I will be using it primarily to store client's disk image backups. I will be using Acronis to backup their servers to this box via FTP. Very simple, no frills. At this particular time no need for AD Integration or anything like that.

I may end up using it to also store some stuff on for my VMWare ESXi environment, as this seems to support iSCSI, and also possibly CIFS for plain old Windows shares.

My questions are:

What is ZFS, and why is it better than NTFS?
What is Raid-Z? I plan on setting this box up with Raid 1, how does Raid-Z tiein with that?

I have a Microsoft Action Pack subscription and was going to use Windows Storage Server.

So, Pro's and Con's for Windows VS FreeNas?


Jul 1, 2011
Welcome Hongman,

You should really google ZFS or look it up in Wikipedia, there are too many details for me to get into here.

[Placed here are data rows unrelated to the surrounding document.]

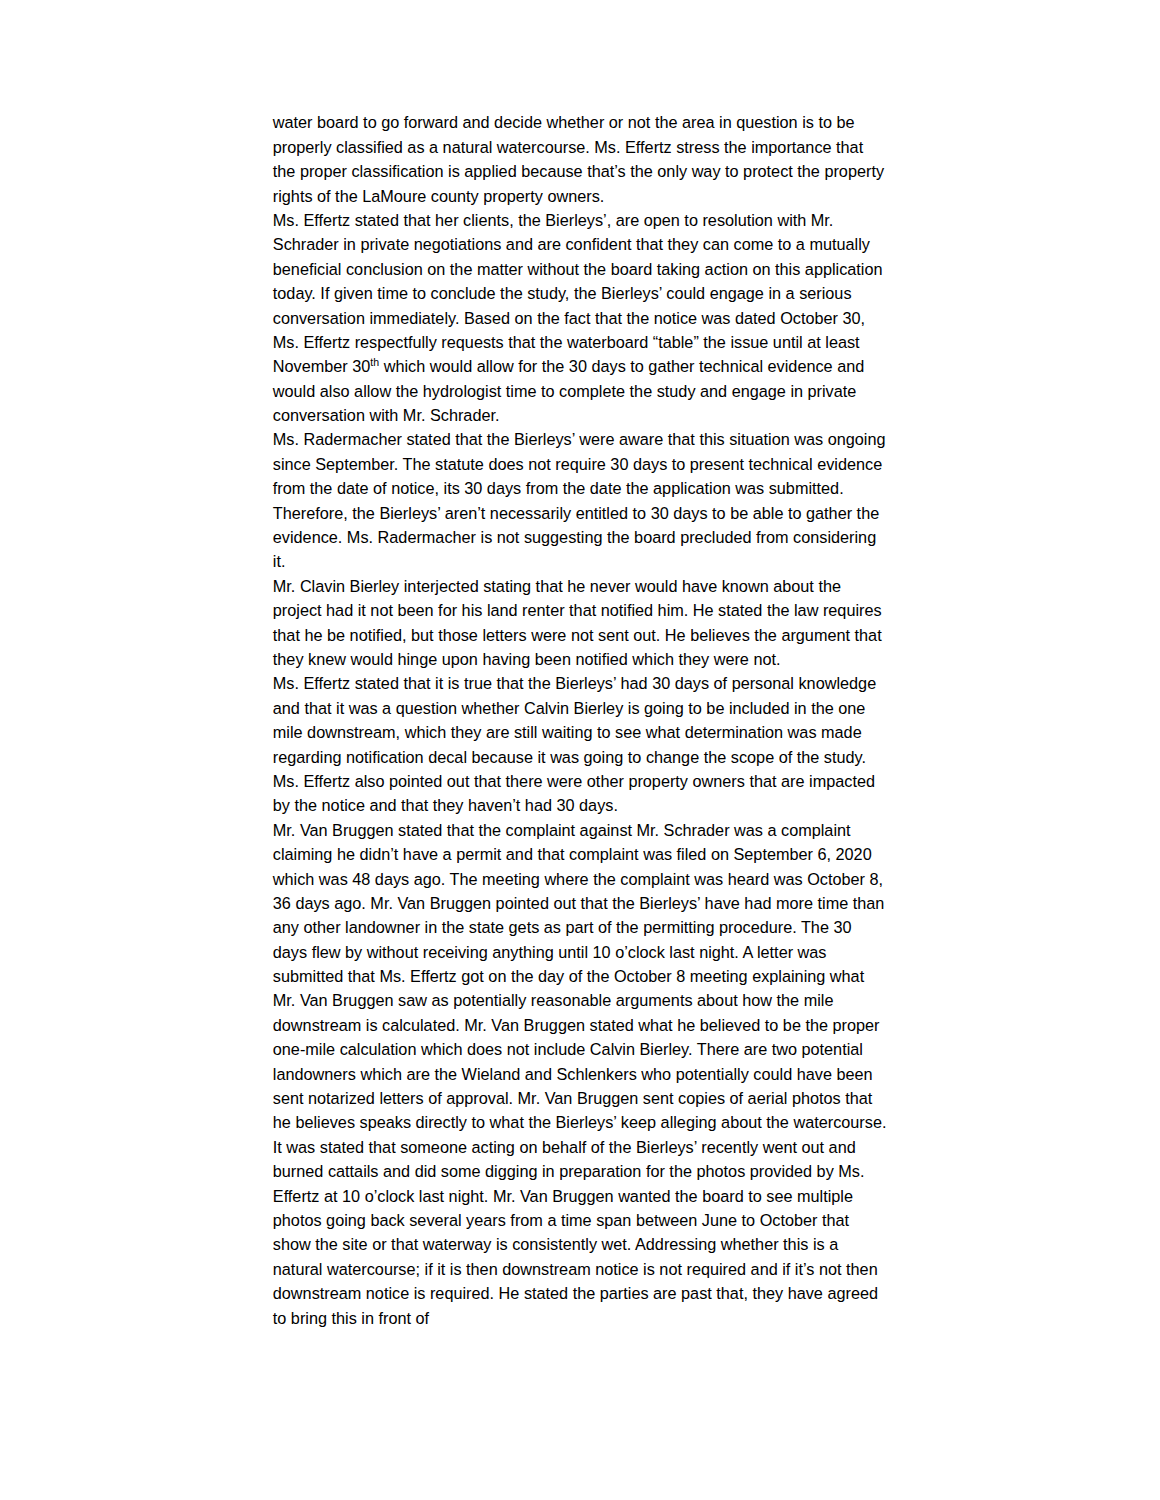water board to go forward and decide whether or not the area in question is to be properly classified as a natural watercourse. Ms. Effertz stress the importance that the proper classification is applied because that’s the only way to protect the property rights of the LaMoure county property owners.
Ms. Effertz stated that her clients, the Bierleys’, are open to resolution with Mr. Schrader in private negotiations and are confident that they can come to a mutually beneficial conclusion on the matter without the board taking action on this application today. If given time to conclude the study, the Bierleys’ could engage in a serious conversation immediately. Based on the fact that the notice was dated October 30, Ms. Effertz respectfully requests that the waterboard “table” the issue until at least November 30th which would allow for the 30 days to gather technical evidence and would also allow the hydrologist time to complete the study and engage in private conversation with Mr. Schrader.
Ms. Radermacher stated that the Bierleys’ were aware that this situation was ongoing since September. The statute does not require 30 days to present technical evidence from the date of notice, its 30 days from the date the application was submitted. Therefore, the Bierleys’ aren’t necessarily entitled to 30 days to be able to gather the evidence. Ms. Radermacher is not suggesting the board precluded from considering it.
Mr. Clavin Bierley interjected stating that he never would have known about the project had it not been for his land renter that notified him. He stated the law requires that he be notified, but those letters were not sent out. He believes the argument that they knew would hinge upon having been notified which they were not.
Ms. Effertz stated that it is true that the Bierleys’ had 30 days of personal knowledge and that it was a question whether Calvin Bierley is going to be included in the one mile downstream, which they are still waiting to see what determination was made regarding notification decal because it was going to change the scope of the study. Ms. Effertz also pointed out that there were other property owners that are impacted by the notice and that they haven’t had 30 days.
Mr. Van Bruggen stated that the complaint against Mr. Schrader was a complaint claiming he didn’t have a permit and that complaint was filed on September 6, 2020 which was 48 days ago. The meeting where the complaint was heard was October 8, 36 days ago. Mr. Van Bruggen pointed out that the Bierleys’ have had more time than any other landowner in the state gets as part of the permitting procedure. The 30 days flew by without receiving anything until 10 o’clock last night. A letter was submitted that Ms. Effertz got on the day of the October 8 meeting explaining what Mr. Van Bruggen saw as potentially reasonable arguments about how the mile downstream is calculated. Mr. Van Bruggen stated what he believed to be the proper one-mile calculation which does not include Calvin Bierley. There are two potential landowners which are the Wieland and Schlenkers who potentially could have been sent notarized letters of approval. Mr. Van Bruggen sent copies of aerial photos that he believes speaks directly to what the Bierleys’ keep alleging about the watercourse. It was stated that someone acting on behalf of the Bierleys’ recently went out and burned cattails and did some digging in preparation for the photos provided by Ms. Effertz at 10 o’clock last night. Mr. Van Bruggen wanted the board to see multiple photos going back several years from a time span between June to October that show the site or that waterway is consistently wet. Addressing whether this is a natural watercourse; if it is then downstream notice is not required and if it’s not then downstream notice is required. He stated the parties are past that, they have agreed to bring this in front of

What is ZFS, and why is it better than NTFS?

ZFS is a software type of raid, NTFS is just a non-redundant single disk filesystem. The advantage of software raid is that it is not reliant on specific hardware, whereas using hardware raid with a raid controller can be a problem if the card dies because if you can't find an exact replacement you will loose access to your data. There are also several operating systems that support ZFS, so if you create your array on one it is possible to 'import' it later on a different OS. Please do a search on ZFS because I can't do it the justice it deserves.

ZFS has 3 levels, raidz, raidz2, raidz3 (not available on FreeNAS). Raid-z1, means you can lose any single disk in the array and still access your data, raidz2 allows you to lose any 2 disks.

Since you're new to the forums, here's link to the documentation, FAQs, and Official Videos etc.:



Sep 3, 2011
Hello Hongman,

I am using FreeNAS for very similar tasks, backups, serving up music and movies, plus allowing my ESXi5 system to run VM's on the FreeNAS box if I want to. I have not used iSCSI, however I have used NFS (to FreeNAS and to a CentOS/Linux server as well) with great success. I moved from CentOS/Linux to FreeNAS purely because of the stuff I had read about ZFS, how flexible it is, not requiring specialist hardware for RAID (CentOS/Linux can do this as well but is not quite as flexible as FreeNAS) and the low install footprint (two name a few amongst many positives for ZFS)

I ended up buying new hardware for the FreeNAS setup, however, I did have a play round with it on ESXi before I took the plunge.

The choice between Windows and FreeNAS (or Linux for that matter) is really (for me anyways) a balance between functionality and usability. It's great to have the bells and whistles but if you can't use them ???


Sep 2, 2011
Just as an aside, your usage of Windows 2008 server in the above scenario breaks the MAPS licensing rules. I also have MAPS. If M$ found out, you could be in for a world of pain.